Jakarta: Wakil Ketua
Komnas Hak Asasi Manusia (HAM) Pranomo Ubeid Tanthowi mendorong penyelenggara pemilu untuk memastikan penyandang disabilitas dapat menggunakan hak suaranya pada
Pemilu 2024. Meski secara prosentase kecil, jumlah pemilih difabel memiliki hak yang setara dengan warga negara lainnya.
"Kalau kita lihat prosentasenya memang kecil, tapi kalau kita lihat jumlahnya jadi 1 juta orang, itu besar," kata Pramono dalam diskusi daring bertajuk 'Pemilu yang Ramah HAM, Apa Syaratnya?', Rabu, 5 Juli 2023.
Mantan anggota Komisi Pemilihan Umum (KPU) RI itu menyebut salah satu tantangan yang dihadapi pemilih disabilitas terdapat saat proses pendataan. Penyelenggara pemilu, lanjutnya, kerap kesulitan mendata pemilih difabel karena cenderung ditutupi keluarga. Sehingga, penyandang disabilitas tidak dapat menggunakan hak suaranya.
Pramono juga mendorong petugas di tempat pemungutan suara (TPS) untuk memberikan pelayanan yang ramah bagi pemilih difabel. Hal senada disampaikan staf Sasana Inklusi dan Gerakan Advokasi Difabel, Ajiwan Arief. Selain pendataan, ia menyoroti TPS yang tidak aksesibel kepada penyandang disabilitas.
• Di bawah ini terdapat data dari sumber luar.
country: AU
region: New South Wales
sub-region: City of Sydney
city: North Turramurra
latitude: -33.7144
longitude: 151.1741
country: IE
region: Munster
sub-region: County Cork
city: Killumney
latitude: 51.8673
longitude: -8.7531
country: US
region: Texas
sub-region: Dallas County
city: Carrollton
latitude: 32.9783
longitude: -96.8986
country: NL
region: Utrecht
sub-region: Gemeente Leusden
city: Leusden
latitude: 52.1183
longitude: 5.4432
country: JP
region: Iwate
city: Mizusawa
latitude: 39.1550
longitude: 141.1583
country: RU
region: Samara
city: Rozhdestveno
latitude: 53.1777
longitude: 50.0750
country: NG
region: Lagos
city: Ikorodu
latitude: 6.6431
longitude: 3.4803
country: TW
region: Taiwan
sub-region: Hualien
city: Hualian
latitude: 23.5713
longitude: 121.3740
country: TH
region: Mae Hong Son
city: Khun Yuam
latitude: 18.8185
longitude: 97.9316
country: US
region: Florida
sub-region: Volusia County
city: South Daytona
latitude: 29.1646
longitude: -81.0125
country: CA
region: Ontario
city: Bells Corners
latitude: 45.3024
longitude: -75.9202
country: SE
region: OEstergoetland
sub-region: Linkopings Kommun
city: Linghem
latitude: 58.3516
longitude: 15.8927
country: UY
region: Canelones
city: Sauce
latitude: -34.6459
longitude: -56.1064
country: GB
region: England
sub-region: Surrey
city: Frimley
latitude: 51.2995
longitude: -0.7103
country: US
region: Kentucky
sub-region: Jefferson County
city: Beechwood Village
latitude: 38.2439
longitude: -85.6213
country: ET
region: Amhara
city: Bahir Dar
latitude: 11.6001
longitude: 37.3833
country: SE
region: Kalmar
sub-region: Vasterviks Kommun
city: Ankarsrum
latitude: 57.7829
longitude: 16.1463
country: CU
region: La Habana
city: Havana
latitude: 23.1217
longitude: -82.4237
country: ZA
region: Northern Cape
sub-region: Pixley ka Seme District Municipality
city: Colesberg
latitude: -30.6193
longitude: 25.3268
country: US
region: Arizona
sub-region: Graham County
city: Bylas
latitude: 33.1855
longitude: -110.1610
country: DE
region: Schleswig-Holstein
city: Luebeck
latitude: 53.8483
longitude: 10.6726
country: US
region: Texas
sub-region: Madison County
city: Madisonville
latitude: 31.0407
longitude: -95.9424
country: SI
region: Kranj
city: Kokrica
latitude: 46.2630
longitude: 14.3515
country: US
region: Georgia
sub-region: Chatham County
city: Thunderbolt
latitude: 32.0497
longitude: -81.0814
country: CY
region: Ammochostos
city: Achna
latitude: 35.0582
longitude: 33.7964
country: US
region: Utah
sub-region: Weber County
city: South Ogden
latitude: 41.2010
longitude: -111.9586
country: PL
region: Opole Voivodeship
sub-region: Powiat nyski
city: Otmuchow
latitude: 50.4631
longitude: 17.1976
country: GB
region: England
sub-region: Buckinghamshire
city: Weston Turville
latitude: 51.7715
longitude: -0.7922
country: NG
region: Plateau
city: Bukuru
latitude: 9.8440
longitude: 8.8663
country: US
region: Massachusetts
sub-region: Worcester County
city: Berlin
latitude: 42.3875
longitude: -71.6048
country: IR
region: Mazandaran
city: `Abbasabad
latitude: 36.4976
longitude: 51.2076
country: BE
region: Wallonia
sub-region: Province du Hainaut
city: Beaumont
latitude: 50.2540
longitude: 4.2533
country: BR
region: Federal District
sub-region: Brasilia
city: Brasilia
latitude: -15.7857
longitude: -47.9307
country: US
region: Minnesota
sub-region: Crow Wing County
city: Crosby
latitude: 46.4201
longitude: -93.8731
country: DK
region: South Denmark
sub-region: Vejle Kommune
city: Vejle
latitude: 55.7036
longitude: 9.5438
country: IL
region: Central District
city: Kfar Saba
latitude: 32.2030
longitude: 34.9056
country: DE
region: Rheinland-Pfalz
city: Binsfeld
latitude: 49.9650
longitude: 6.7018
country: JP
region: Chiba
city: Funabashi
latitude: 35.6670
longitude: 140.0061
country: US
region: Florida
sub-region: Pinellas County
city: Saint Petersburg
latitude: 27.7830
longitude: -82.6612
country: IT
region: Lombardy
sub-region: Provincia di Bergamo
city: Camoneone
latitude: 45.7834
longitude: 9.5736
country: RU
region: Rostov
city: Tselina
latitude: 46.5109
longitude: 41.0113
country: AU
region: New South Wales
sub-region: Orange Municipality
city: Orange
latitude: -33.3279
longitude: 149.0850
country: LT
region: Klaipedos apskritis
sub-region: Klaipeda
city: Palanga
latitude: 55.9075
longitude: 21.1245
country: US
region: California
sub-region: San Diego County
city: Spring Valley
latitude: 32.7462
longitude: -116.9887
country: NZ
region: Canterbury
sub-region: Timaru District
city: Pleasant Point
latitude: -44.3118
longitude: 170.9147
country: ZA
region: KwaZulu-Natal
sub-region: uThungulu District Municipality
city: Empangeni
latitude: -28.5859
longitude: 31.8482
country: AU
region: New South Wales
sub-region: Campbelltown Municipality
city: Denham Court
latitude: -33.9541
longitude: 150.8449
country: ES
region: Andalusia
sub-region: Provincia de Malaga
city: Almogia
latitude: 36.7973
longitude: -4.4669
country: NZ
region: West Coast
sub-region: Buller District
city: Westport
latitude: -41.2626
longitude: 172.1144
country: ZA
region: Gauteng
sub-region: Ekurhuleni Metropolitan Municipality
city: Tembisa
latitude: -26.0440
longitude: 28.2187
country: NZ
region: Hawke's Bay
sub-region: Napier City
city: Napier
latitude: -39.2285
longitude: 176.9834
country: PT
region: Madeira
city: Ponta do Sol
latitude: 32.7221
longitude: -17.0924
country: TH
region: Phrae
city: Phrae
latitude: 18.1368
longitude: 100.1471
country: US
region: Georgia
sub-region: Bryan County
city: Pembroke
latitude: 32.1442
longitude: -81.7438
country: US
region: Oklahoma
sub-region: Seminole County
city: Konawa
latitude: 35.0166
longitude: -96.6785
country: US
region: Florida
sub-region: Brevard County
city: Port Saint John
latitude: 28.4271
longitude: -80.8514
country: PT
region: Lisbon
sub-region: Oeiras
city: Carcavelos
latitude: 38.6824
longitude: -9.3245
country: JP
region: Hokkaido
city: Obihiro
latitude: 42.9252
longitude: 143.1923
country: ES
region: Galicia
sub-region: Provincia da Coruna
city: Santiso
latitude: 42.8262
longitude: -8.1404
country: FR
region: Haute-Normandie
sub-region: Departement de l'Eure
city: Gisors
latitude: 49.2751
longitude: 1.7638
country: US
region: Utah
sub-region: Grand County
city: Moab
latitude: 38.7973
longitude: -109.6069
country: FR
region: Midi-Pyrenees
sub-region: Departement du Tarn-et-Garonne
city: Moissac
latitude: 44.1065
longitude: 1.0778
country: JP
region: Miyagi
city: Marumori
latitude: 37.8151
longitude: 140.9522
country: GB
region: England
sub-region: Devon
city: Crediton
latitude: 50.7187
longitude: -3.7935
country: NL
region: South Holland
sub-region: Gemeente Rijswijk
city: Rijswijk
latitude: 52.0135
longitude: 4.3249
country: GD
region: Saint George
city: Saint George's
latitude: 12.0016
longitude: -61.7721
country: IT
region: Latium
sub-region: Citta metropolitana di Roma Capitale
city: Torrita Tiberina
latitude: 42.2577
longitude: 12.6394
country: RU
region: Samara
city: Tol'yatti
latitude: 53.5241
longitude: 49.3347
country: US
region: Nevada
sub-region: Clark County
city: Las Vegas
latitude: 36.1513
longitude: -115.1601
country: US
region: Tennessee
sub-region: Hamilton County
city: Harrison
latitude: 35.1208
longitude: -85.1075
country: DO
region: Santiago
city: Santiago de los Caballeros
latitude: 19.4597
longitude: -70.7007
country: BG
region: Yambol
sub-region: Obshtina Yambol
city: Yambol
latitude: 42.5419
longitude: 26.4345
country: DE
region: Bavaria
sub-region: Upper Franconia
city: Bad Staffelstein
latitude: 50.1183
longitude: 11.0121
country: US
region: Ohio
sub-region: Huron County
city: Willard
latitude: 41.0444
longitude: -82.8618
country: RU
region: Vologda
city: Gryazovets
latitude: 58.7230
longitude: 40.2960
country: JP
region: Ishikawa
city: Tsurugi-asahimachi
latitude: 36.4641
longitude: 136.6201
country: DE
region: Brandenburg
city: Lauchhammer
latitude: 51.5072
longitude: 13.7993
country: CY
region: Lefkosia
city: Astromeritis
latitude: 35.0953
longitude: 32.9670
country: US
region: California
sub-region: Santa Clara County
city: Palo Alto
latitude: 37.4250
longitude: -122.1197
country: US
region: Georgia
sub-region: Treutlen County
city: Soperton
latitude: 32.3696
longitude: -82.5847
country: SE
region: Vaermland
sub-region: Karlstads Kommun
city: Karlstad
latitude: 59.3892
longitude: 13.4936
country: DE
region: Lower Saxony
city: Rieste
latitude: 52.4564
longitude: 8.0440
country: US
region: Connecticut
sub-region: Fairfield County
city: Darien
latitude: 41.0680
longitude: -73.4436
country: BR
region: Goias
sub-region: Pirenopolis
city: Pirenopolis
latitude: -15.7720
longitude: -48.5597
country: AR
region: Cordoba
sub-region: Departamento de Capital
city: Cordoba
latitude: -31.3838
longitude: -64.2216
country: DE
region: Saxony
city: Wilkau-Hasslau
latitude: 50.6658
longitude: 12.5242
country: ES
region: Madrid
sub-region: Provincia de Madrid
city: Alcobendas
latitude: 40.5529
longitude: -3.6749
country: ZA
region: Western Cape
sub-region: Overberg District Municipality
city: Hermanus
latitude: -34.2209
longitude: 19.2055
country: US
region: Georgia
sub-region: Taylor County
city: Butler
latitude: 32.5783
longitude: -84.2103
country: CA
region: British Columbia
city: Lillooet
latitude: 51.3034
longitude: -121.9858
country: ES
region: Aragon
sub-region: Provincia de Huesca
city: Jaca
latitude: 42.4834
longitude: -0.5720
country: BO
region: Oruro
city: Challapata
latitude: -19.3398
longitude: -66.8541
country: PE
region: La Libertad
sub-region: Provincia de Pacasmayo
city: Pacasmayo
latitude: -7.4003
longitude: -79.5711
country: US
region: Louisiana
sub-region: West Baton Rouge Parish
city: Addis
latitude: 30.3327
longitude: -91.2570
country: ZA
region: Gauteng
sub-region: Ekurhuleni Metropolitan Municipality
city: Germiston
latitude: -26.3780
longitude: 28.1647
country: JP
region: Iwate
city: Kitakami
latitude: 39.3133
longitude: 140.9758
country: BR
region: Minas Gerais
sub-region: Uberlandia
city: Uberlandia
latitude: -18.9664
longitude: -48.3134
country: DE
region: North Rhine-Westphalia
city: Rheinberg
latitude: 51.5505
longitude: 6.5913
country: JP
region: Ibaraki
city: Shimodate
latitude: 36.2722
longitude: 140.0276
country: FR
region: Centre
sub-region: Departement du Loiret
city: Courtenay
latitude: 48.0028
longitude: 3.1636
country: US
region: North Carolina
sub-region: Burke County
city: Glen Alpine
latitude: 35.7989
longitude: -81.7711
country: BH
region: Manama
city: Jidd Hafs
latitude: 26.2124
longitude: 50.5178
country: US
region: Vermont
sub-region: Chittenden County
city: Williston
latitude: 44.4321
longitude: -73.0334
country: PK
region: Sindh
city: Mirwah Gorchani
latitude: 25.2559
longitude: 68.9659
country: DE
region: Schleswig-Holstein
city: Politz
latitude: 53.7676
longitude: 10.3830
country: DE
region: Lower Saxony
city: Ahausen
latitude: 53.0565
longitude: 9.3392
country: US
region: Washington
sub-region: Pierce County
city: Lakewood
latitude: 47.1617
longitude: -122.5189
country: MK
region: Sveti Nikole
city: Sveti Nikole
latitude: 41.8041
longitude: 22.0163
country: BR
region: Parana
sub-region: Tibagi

"Saya melihat sejumlah persoalan dari mulai pendataan, TPS yang kurang aksesibel, petugas pemilihan yang belum punya kapasitas berkomunikasi dengan difabel," jelasnya.
Terpisah, anggota merangkap Koordinator Divisi Data dan Informasi KPU RI Betty Epsilon Idroos menyebut bahwa pemilih difabel yang tercatat dalam daftar pemilih tetap (DPT) Pemilu 2024 mencapai 1.101.178 jiwa. Angka itu hanya 0,54 persen dari 204.807.222 total pemilih.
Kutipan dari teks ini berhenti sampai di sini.